Por monseñor Jorge Eduardo Lozano, obispo de Gualeguaychú y presidente de la Comisión Episcopal de Pastoral Social
En las vacaciones, durante varios días visité una sala de lectura en la cual había láminas que reproducían cuadros de artistas famosos, y otros originales de algunos menos conocidos. Varias veces me detuve largos ratos ante algunas de estas obras de arte. Me atrapaban las expresiones de los rostros, las luces, las sombras, el cielo, la escena… Delante de uno en concreto, me pregunté: si nos dieran en una paleta por separado los envases de cada color, incluso con sus proporciones exactas (si eso fuera posible), ¿podría alguien distribuirlas en la tela de la misma manera? ¿Si se juntaran por tonos semejantes en rincones separados, como en una especie de rebelión, podrían volver a darnos la misma obra de arte? Para realizar lo que hicieron esos grandes (Dalí, Miguel Ángel, El Greco, Leonardo Da Vinci, Benito Quinquela Martin…) no alcanza con tener sus mismos colores y pinceles. Sin su genio sería imposible. Incluso pensaba que ninguno de ellos, por más genio que fuera, podría repetir la obra del otro.

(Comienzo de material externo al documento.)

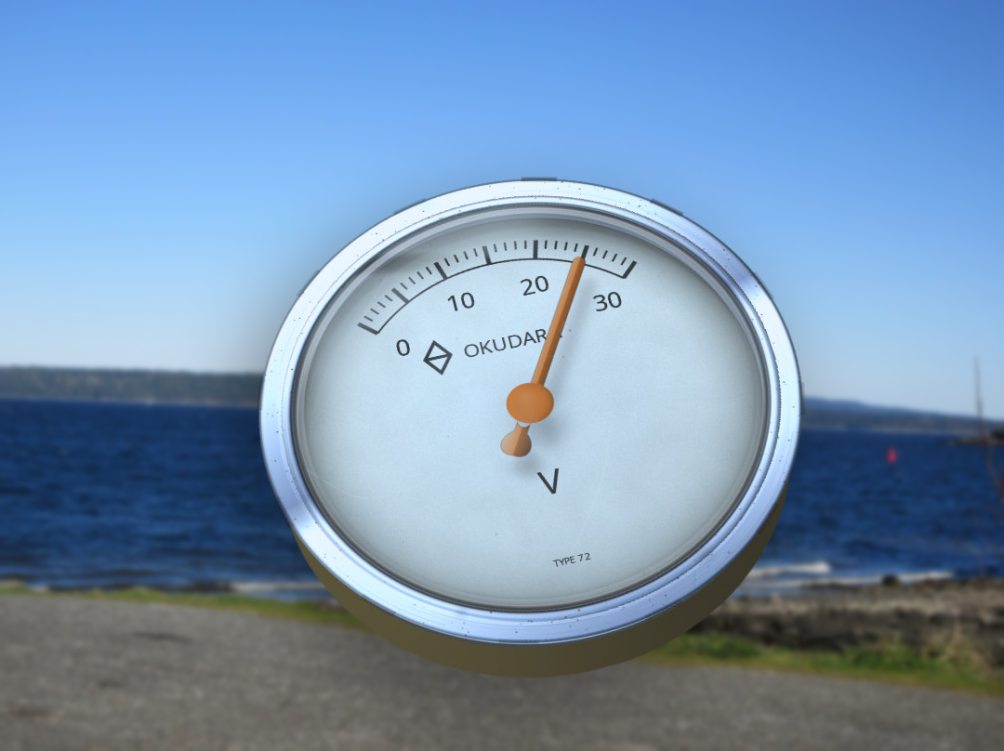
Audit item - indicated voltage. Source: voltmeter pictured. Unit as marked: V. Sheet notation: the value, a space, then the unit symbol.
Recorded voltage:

A veces me surge observar que el desorden que provocan las injusticias e inequidades en el mundo tienen su raíz en el olvido de Dios, creador del universo. En pretender romper un orden y establecer otro en el que Dios no tiene ni siquiera una participación secundaria. El Papa nos señala en la Encíclica acerca del cuidado de la casa común, que «esta responsabilidad ante una tierra que es de Dios implica que el ser humano, dotado de inteligencia, respete las leyes de la naturaleza y los delicados equilibrios entre los seres de este mundo, porque «Él lo ordenó y fueron creados, Él los fijó por siempre, por los siglos, y les dio una ley que nunca pasará» (Sal 148,5b6)». (LS 68) Esto no significa que nada se pueda tocar ni cambiar. Por eso también nos dice que «a la vez que podemos hacer un uso responsable de las cosas, estamos llamados a reconocer que los demás seres vivos tienen un valor propio ante Dios y, «por su simple existencia, lo bendicen y le dan gloria», porque el Señor se regocija en sus obras (cf. Sal 104,31)». (LS 69) Hay una certeza que es necesario reafirmar. «Para la tradición judío-cristiana, decir «creación» es más que decir naturaleza, porque tiene que ver con un proyecto del amor de Dios donde cada criatura tiene un valor y un significado». (LS 76)
Esta convicción nos hace mirar al mundo entero como un regalo de Dios para todos sus hijos. Él nos ama, y quiere el bien de toda la familia humana y de todas sus creaturas. En el mismo proyecto del amor creador de Dios estamos los seres humanos y este mundo inmenso y maravilloso. El obispo San Atanasio (fallecido en el año 373) predicaba en los primeros siglos del cristianismo que «si el mundo ha sido creado y embellecido con orden, sabiduría y conocimiento, hay que admitir necesariamente que su creador y embellecedor no es otro que el Verbo de Dios». Las montañas, los océanos, los ríos, los peces, los animales, la vegetación… cada una de las creaturas grandes o pequeñas, perdurables o fugaces son expresión del acto creador de Dios. La belleza de la creación está puesta en riesgo por la anarquía de intereses del corazón humano, por el peso de la ambición, la acumulación de mucho en manos de pocos, por la voracidad consumista y la mala costumbre del desperdicio. Esa angurria por poseer que va corroyendo desde las mínimas elecciones cotidianas hasta las decisiones que afectan a millones de personas e inconmensurables espacios de tierra, agua, aire. El Papa Francisco está exhortando fervientemente a la humanidad a que escuchemos el clamor de los pobres y el clamor de la tierra. Acojamos este llamado.